Periksa Elite PKB, KPK Dalami Aliran Suap Terkait Proyek PUPR
NAGALIGA — Komisi Pemberantasan Korupsi (KPK) mencecar Wakil Ketua Dewan Majelis Syuro DPP Partai Kebangkitan Bangsa (PKB), Abdul Ghofur, mengenai aliran dana dalam kasus dugaan korupsi proyek di Kementerian PUPR Tahun Anggaran 2016.
“Diperiksa seputar pengetahuan saksi akan perihal pemberian dan aliran uang tersangka HA [Hong Artha],” ujar Pelaksana Tugas Juru Bicara Penindakan KPK, Ali Fikri, kepada awak media di Kantornya, Jakarta, Senin (3/2) malam.
Ali Fikri menuturkan penyidik mendalami perihal surat Justice Collaborator (JC) eks politikus PKB, Musa Zainudin, dalam pemeriksaan terhadap Ghofur. Ada pun isi JC Musa itu perihal aliran dana ke sejumlah elite PKB.
“Terkait pula masalah pengetahuan saksi mengetahui pengajuan JC oleh Musa Zainudin,” kata Ali.
“Saya diminta berbohong dengan tidak mengungkap peristiwa sebenarnya,” ungkapnya.Dalam perkara ini, Musa telah divonis sembilan tahun penjara dan denda Rp500 juta subsider tiga bulan kurungan. Selain itu, ia dihukum membayar uang pengganti sebesar Rp7 miliar dan pencabutan hak politik selama tiga tahun setelah menjalani masa hukuman pokok.
Dari dalam penjara, Musa mengajukan surat permohonan Justice Collaborator ke KPK pada akhir Juli 2019. Pada surat itu ia mengatakan bahwa uang yang diterimanya turut dinikmati pihak lain yang merupakan elite PKB.
Ia menuturkan uang senilai Rp6 miliar diserahkan kepada Sekretaris Fraksi PKB saat itu, Jazilul Fawaid, di kompleks rumah dinas Jazilul.
Setelah menyerahkan uang, Musa mengaku langsung menelepon Ketua Fraksi PKB, Helmy Faishal Zaini. Ia meminta Helmy menyampaikan pesan ke Ketua PKB Muhaimin Iskandar bahwa uang Rp6 miliar sudah diserahkan lewat Jazilul.
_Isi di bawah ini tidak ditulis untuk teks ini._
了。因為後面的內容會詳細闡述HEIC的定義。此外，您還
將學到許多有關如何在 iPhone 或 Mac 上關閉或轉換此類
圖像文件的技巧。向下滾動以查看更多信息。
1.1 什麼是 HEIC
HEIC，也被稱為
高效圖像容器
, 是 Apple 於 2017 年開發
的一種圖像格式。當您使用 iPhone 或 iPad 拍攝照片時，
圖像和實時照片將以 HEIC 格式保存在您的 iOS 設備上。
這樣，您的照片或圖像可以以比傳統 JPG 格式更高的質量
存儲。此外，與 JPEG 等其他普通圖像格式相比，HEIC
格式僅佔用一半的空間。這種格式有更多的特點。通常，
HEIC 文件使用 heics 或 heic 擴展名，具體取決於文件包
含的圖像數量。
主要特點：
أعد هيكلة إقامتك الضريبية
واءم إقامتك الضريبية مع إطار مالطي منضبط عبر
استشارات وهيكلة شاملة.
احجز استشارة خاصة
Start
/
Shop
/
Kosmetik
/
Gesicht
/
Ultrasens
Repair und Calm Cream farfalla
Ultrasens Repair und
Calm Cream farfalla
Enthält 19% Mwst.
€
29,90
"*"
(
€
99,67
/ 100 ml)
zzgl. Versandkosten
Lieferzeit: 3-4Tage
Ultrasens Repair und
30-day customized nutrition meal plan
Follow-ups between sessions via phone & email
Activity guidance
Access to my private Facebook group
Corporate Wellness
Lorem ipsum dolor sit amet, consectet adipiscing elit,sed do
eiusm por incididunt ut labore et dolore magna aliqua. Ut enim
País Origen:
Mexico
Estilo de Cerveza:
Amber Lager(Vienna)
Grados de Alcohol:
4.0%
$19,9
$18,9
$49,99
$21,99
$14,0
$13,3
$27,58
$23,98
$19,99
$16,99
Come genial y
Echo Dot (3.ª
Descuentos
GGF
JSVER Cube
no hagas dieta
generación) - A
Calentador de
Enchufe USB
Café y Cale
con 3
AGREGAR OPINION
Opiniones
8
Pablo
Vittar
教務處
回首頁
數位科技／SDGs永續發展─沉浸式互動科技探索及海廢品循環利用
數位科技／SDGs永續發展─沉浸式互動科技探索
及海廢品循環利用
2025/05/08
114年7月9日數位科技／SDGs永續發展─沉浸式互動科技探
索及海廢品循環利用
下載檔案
Selama masa sidang, Musa mengaku menutupi peran rekan-rekannya karena menerima instruksi langsung dari dua petinggi partai. Instruksi itu menyebut bahwa Muhaimin berpesan agar kasus itu berhenti di Musa.
Sementara itu Hong Artha John Alfred merupakan Komisaris PT Sharleen Raya. Ia ditetapkan KPK sebagai tersangka lantaran diduga memberikan suap kepada sejumlah pihak terkait proyek-proyek PUPR, seperti kepala BPJN IX Maluku dan Maluku Utara Amran Hi Mustary sebesar Rp8 miliar dan Rp2,6 miliar pada pertengahan 2015.
Hong Arta juga diduga memberikan suap kepada mantan anggota Komisi V DPR RI dari Fraksi PDI Perjuangan (PDIP) Damayanti Wisnu Putranti sebesar Rp1 miliar pada November 2015.
Atas perbuatannya itu, Hong Arta dijerat dengan Pasal 5 ayat (1) huruf a atau Pasal 5 ayat (1) huruf b atau Pasal 13 Undang-undang Nomor 31 Tahun 1999 sebagaimana telah diubah dengan Undang-undang Nomor 20 Tahun 2001 tentang Pemberantasan Tindak Pidana Korupsi juncto Pasal 55 ayat (1) ke-1 KUHP.